Ohio State's unanimous at No. 1, while Texas has streaked to No. 3. Throw in Notre Dame (No. 8), Wisconsin (No. 13), Florida (No. 17) and Texas A&M (No. 22) and you'd be forgiven for wondering why it's not still fall. (Especially with all that snow on the ground.) But it's no fluke, especially when it comes to the Buckeyes because .

We're going streaking!
The Buckeyes are 24-0 and the lone unbeaten men's team left in D-I. It's the longest anyone opened a season without a loss since Memphis started 26-0 in 2008, which means it probably could've been the No. 1 item on this list. (I finished Kyrie first. Sue me.)

Name a trait you want in a team and Ohio State has it. Talent? Check. Experience? Check. Depth, balance, versatility, shooting, defense, rebounding? Yep, it all there. The centerpiece is freshman center Jared Sullinger, who's doing his best Kevin Love (circa 2008) impersonation, but has plenty of talent around him in Jon Diebler (sharpshooter), William Buford (dynamite scorer), Aaron Craft (underrated point guard), Dallas Lauderdale (rebounding machine) and David Lighty, a guy who does a little bit of everything and does everything well.

And Saturday looms as Ohio State's Rubicon. If the Buckeyes win at Wisconsin - the Badgers win 94 percent of their home games - they'll have cleared a massive hurdle to an unbeaten season. That happens, there's no going back to talking about anything else.

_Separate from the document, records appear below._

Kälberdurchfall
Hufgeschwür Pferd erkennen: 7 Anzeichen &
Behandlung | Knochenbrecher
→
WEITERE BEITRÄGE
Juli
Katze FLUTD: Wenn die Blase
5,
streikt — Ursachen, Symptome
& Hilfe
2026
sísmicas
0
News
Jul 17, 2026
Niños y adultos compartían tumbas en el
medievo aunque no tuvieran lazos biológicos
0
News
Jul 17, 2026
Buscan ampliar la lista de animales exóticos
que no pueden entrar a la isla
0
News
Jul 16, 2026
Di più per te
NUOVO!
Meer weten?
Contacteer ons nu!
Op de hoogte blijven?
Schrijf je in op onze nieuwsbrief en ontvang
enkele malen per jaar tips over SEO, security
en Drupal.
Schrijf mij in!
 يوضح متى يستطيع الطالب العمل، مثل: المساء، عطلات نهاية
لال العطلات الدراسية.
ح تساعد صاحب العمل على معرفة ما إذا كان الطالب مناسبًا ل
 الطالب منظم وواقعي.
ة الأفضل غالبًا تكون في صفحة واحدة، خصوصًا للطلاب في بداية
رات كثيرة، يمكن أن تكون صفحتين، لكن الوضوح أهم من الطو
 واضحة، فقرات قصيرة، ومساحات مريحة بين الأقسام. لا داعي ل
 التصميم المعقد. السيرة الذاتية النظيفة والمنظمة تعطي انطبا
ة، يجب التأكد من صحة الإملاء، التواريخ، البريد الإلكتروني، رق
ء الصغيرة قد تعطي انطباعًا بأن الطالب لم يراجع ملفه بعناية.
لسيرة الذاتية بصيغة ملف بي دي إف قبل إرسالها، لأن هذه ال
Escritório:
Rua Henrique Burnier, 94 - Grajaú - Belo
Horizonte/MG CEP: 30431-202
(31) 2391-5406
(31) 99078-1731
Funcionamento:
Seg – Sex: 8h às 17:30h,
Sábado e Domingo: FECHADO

OK, who can win besides Ohio State and Duke?
The shortlist includes Kansas (22-1), Pitt (21-2) and Texas (20-3) a team that's perhaps playing better than anyone else thanks to its ferocious defense and the divine scoring ability of Jordan Hamilton. Those are the elite.

The next tier includes the likes of Kentucky, Villanova, Purdue, Wisconsin and Syracuse, though I'm rooting for one of the Mountain West's two dynamite teams - BYU and San Diego State - to make a March run.

These guys? Not so much
Michigan State is floundering. Same with Gonzaga, Kansas State, Baylor, Memphis and Butler, all of whom began the season in the AP Top 25. None of `em can even sniff the rankings now. The usual factors are involved (inexperience, injuries), but mostly it's just poor play.

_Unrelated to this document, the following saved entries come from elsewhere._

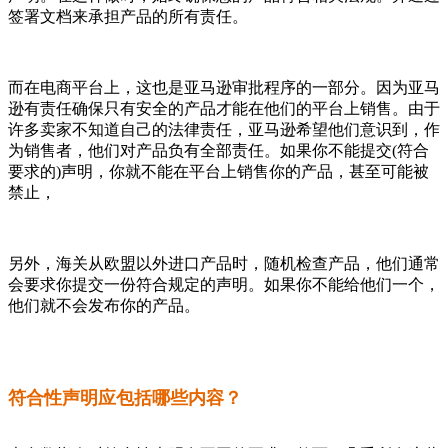
签署文档来承担产品的所有责任。
而在电商平台上，这也是亚马逊审批程序的一部分。因为亚马
逊有责任确保只有安全的产品才能在他们的平台上销售。由于
许多卖家不知道自己的法律责任，亚马逊希望他们意识到，作
为销售者，他们对产品负有全部责任。如果你不能提交(符合
要求的)声明，你就不能在平台上销售你的产品，甚至可能被
禁止，
另外，海关从欧盟以外进口产品时，随机检查产品，他们通常
会要求你提交一份符合规定的声明。如果你不能给他们一个，
他们就不会发布你的产品。
符合性声明应包括哪些内容？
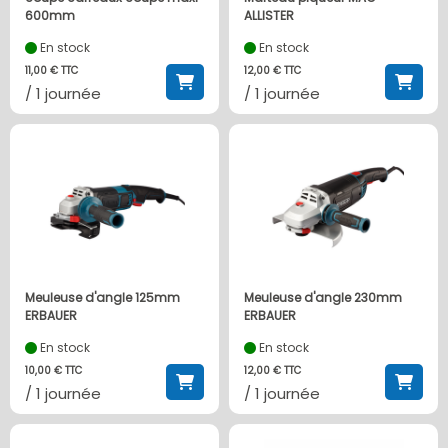
600mm
ALLISTER
En stock
En stock
11,00 € TTC
12,00 € TTC
/ 1 journée
/ 1 journée
Meuleuse d'angle 125mm
Meuleuse d'angle 230mm
ERBAUER
ERBAUER
En stock
En stock
10,00 € TTC
12,00 € TTC
/ 1 journée
/ 1 journée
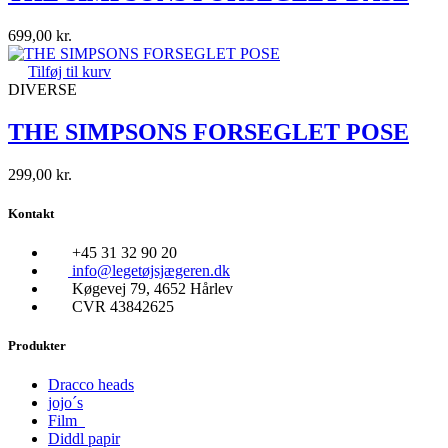
699,00
kr.
Tilføj til kurv
DIVERSE
THE SIMPSONS FORSEGLET POSE
299,00
kr.
Kontakt
+45 31 32 90 20
info@legetøjsjægeren.dk
Køgevej 79, 4652 Hårlev
CVR 43842625
Produkter
Dracco heads
jojo´s
Film
Diddl papir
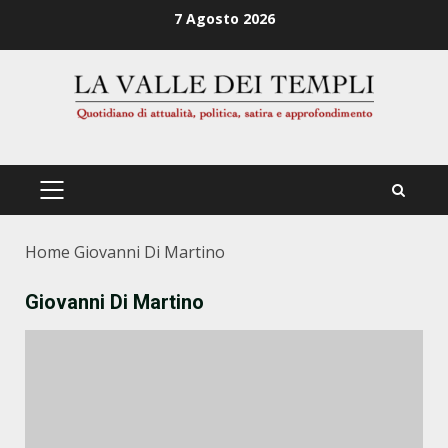
Zum
7 Agosto 2026
Inhalt
springen
PRIMÄRES
MENÜ
Home
Giovanni Di Martino
Giovanni Di Martino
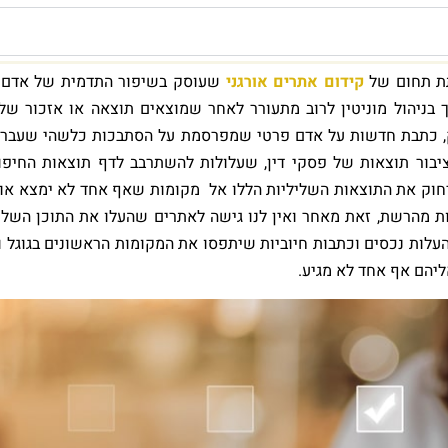
קידום אתרים אורגני
שעוסק בשיפור התדמית של אדם 
 בניהול מוניטין לרוב מתעורר לאחר שמוצאים תוצאה או אזכור שלי
סק, כתבת חדשות על אדם פרטי שמפרסמת על הסתבכות כלשהי שעבר 
בור תוצאות של פסקי דין, שעלולות להשתרבב לדף תוצאות החיפו
חוק את התוצאות השליליות הללו אל מקומות שאף אחד לא ימצא אות
אות מהרשת, זאת מאחר ואין לנו גישה לאתרים שהעלו את התוכן השליל
עלות נכסים וכתבות חיוביות שיתפסו את המקומות הראשונים בגוגל ו
ליהם אף אחד לא מגיע.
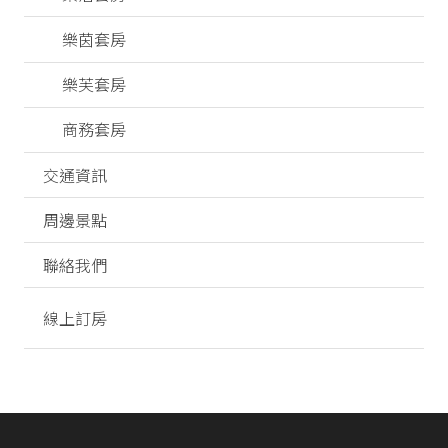
樂茵套房
樂芙套房
商務套房
交通資訊
周邊景點
聯絡我們
線上訂房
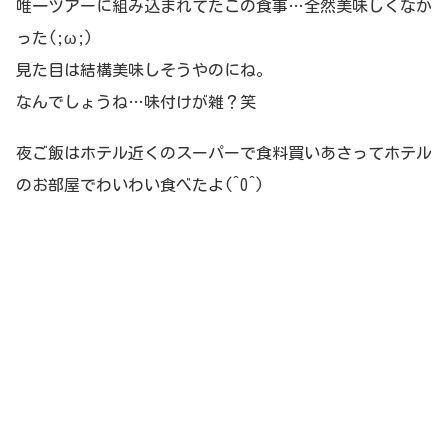
唯一ツアーに組み込まれてたこの食事…全然美味しくなか
った(;ω;)
見た目は結構美味しそうやのにね。
なんでしょうね…味付けが雑？笑
夜ご飯はホテル近くのスーパーで食料買いあさってホテル
のお部屋でわいわい食べたよ(^O^)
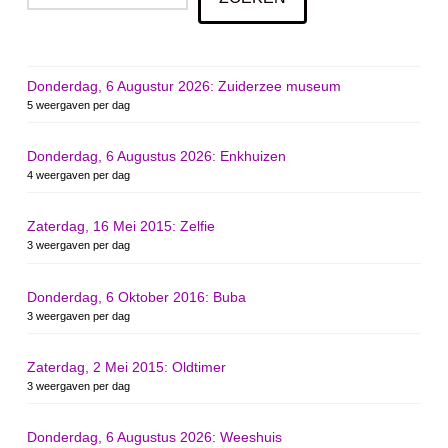
Donderdag, 6 Augustur 2026: Zuiderzee museum
5 weergaven per dag
Donderdag, 6 Augustus 2026: Enkhuizen
4 weergaven per dag
Zaterdag, 16 Mei 2015: Zelfie
3 weergaven per dag
Donderdag, 6 Oktober 2016: Buba
3 weergaven per dag
Zaterdag, 2 Mei 2015: Oldtimer
3 weergaven per dag
Donderdag, 6 Augustus 2026: Weeshuis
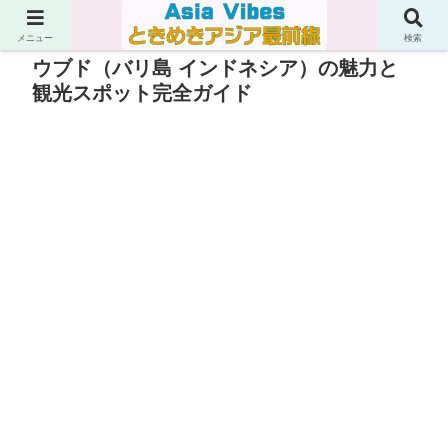
メニュー
検索
ウブド（バリ島 インドネシア）の魅力と
観光スポット完全ガイド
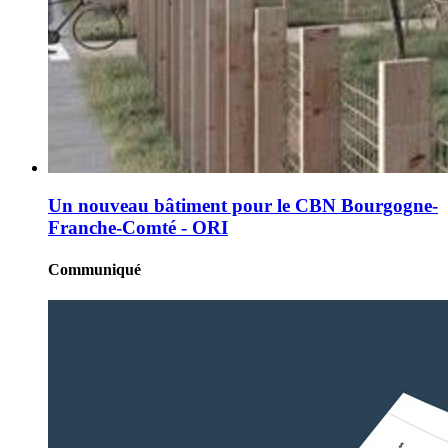
Un nouveau bâtiment pour le CBN Bourgogne-
Franche-Comté - ORI
Communiqué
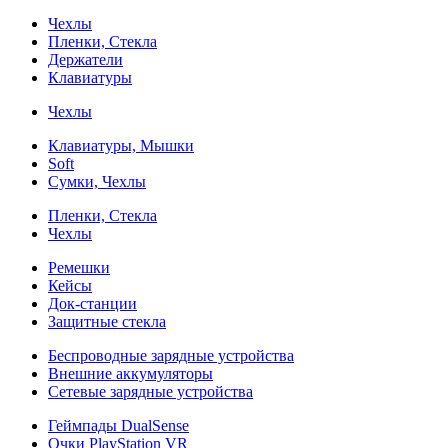
Чехлы
Пленки, Стекла
Держатели
Клавиатуры
Чехлы
Клавиатуры, Мышки
Soft
Сумки, Чехлы
Пленки, Стекла
Чехлы
Ремешки
Кейсы
Док-станции
Защитные стекла
Беспроводные зарядные устройства
Внешние аккумуляторы
Сетевые зарядные устройства
Геймпады DualSense
Очки PlayStation VR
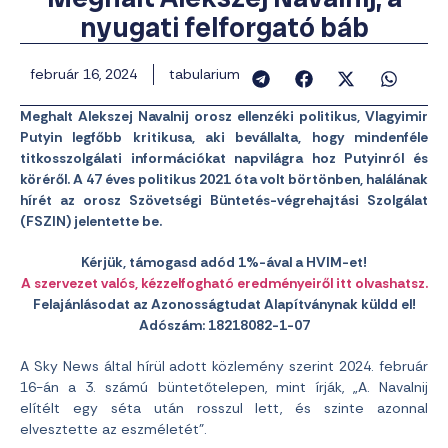
nyugati felforgató báb
február 16, 2024
tabularium
Meghalt Alekszej Navalnij orosz ellenzéki politikus, Vlagyimir
Putyin legfőbb kritikusa, aki bevállalta, hogy mindenféle
titkosszolgálati információkat napvilágra hoz Putyinról és
köréről. A 47 éves politikus 2021 óta volt börtönben, halálának
hírét az orosz Szövetségi Büntetés-végrehajtási Szolgálat
(FSZIN) jelentette be.
Kérjük, támogasd adód 1%-ával a HVIM-et!
A szervezet valós, kézzelfogható eredményeiről itt olvashatsz.
Felajánlásodat az Azonosságtudat Alapítványnak küldd el!
Adószám: 18218082-1-07
A Sky News által hírül adott közlemény szerint 2024. február
16-án a 3. számú büntetőtelepen, mint írják, „A. Navalnij
elítélt egy séta után rosszul lett, és szinte azonnal
elvesztette az eszméletét”.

The Spartans - ranked No. 2 behind Duke to start the year - are the best example. They've played the nation's toughest schedule and simply aren't up to their competition. At this point, the NIT seems likely for a team that reached the last two Final Fours.

Who's this year's Butler?
It's not the Bulldogs, who probably need to win the Horizon League tournament to return to the Big Dance. But if you're looking for a mid-major to make noise during March (BYU and SDSU excepted), try the team that charmed America before Butler - George Mason.

The Patriots have won nine straight and are a lot like that 2006 Final Four team. They're a but undersized, but tough on defense and sneaky good on offense.

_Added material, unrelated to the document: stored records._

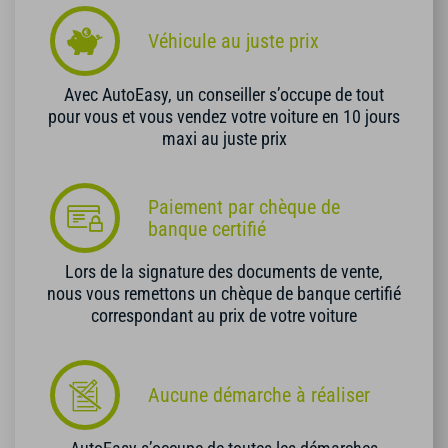
Véhicule au juste prix
Avec AutoEasy, un conseiller s’occupe de tout
pour vous et vous vendez votre voiture en 10 jours
maxi au juste prix
Paiement par chèque de
banque certifié
Lors de la signature des documents de vente,
nous vous remettons un chèque de banque certifié
correspondant au prix de votre voiture
Aucune démarche à réaliser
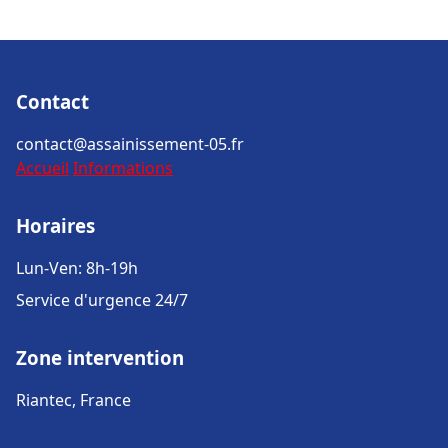
Contact
contact@assainissement-05.fr
Accueil
Informations
Horaires
Lun-Ven: 8h-19h
Service d'urgence 24/7
Zone intervention
Riantec, France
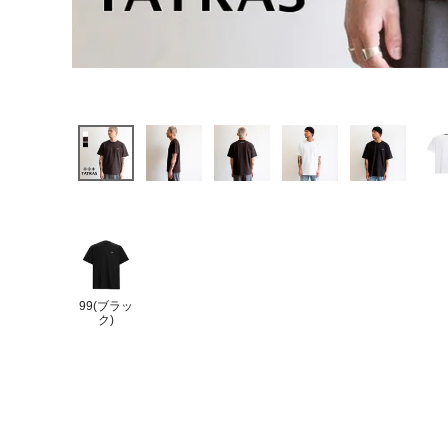
99(ブラッ
ク)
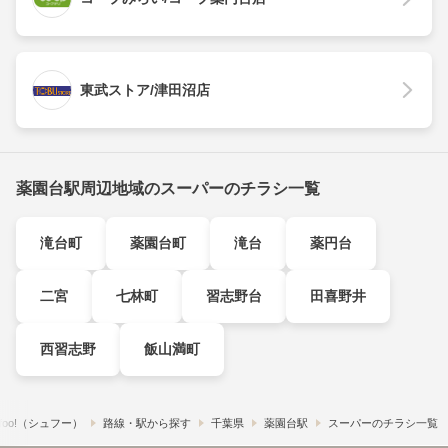
東武ストア/津田沼店
薬園台駅周辺地域のスーパーのチラシ一覧
滝台町
薬園台町
滝台
薬円台
二宮
七林町
習志野台
田喜野井
西習志野
飯山満町
foo!​（シュフー）
路線・駅から探す
千葉県
薬園台駅
スーパーのチラシ一覧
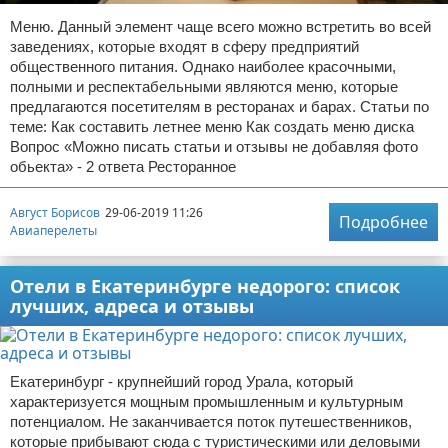
Меню. Данный элемент чаще всего можно встретить во всей
заведениях, которые входят в сферу предприятий
общественного питания. Однако наиболее красочными,
полными и респектабельными являются меню, которые
предлагаются посетителям в ресторанах и барах. Статьи по
теме: Как составить летнее меню Как создать меню диска
Вопрос «Можно писать статьи и отзывы не добавляя фото
обьекта» - 2 ответа Ресторанное
Август Борисов
29-06-2019 11:26
Подробнее
Авиаперелеты
Отели в Екатеринбурге недорого: список
лучших, адреса и отзывы
Екатеринбург - крупнейший город Урала, который
характеризуется мощным промышленным и культурным
потенциалом. Не заканчивается поток путешественников,
которые прибывают сюда с туристическими или деловыми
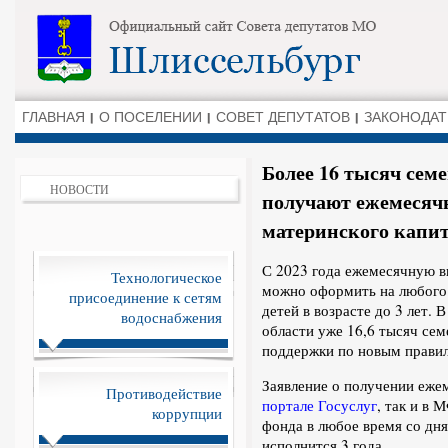
ГЛАВНАЯ
О ПОСЕЛЕНИИ
СОВЕТ ДЕПУТАТОВ
ЗАКОНОДАТ
Более 16 тысяч сем
НОВОСТИ
получают ежемесячн
материнского капи
С 2023 года ежемесячную в
Технологическое
можно оформить на любого 
присоединение к сетям
детей в возрасте до 3 лет.
водоснабжения
области уже 16,6 тысяч се
поддержки по новым прави
Заявление о получении еже
Противодействие
портале Госуслуг
, так и в
коррупции
фонда в любое время со дня
исполнится 3 года.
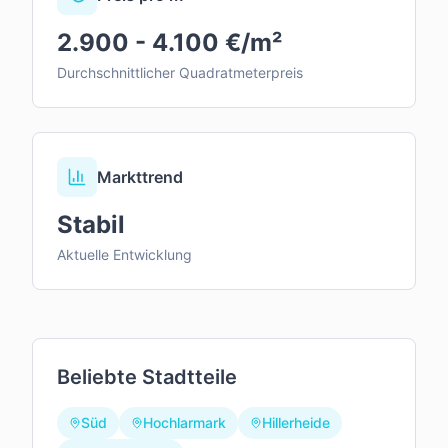
2.900 - 4.100 €/m²
Durchschnittlicher Quadratmeterpreis
Markttrend
Stabil
Aktuelle Entwicklung
Beliebte Stadtteile
Süd
Hochlarmark
Hillerheide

Also worth a second look in your bracket: Utah State, Duquesne, St. Mary's and Belmont. Coastal Carolina's won 20 in a row, but just making the tournament is gonna be enough for Cliff Ellis' group.

Big East is a beast (again)
It's not like it was in 2009 when the conference landed three No. 1 seeds in the NCAA tournament, but it's still nasty - and looks even better given the issues some of the would-be contenders in the Big Ten and Big 12 have had. Pitt's the league's best team, but `Nova, Notre Dame, Louisville, Syracuse, Georgetown, UConn and West Virginia are all contenders.

Then there's St. John's, which is tied with Marquette and Cincinnati for ninth. A week ago, it beat Duke by 16. Good luck emerging unscathed in that league.

Jimmer or Kemba?
Kemba Walker's turned UConn into one of the season's surprise teams thanks to his scoring efforts and late-game heroics. Jimmer Fredette is the one-man scoring show out west, helping BYU to a Top 10 ranking with shots that defy conventional shooting range. Jimmer leads the nation in scoring, while Kemba's sixth.

Who's better is largely a matter of taste right now, but it seems as if Jimmer's about to pass Kemba in the eyes of hoops observers. Mostly, it's been a blast to watch these two play.

There hasn't been a really fun Player of the Year debate since J.J. Redick and Adam Morrison in 2006, who also happened to be two guys who could fill it up.

So who wins? That might depend on Jared Sullinger.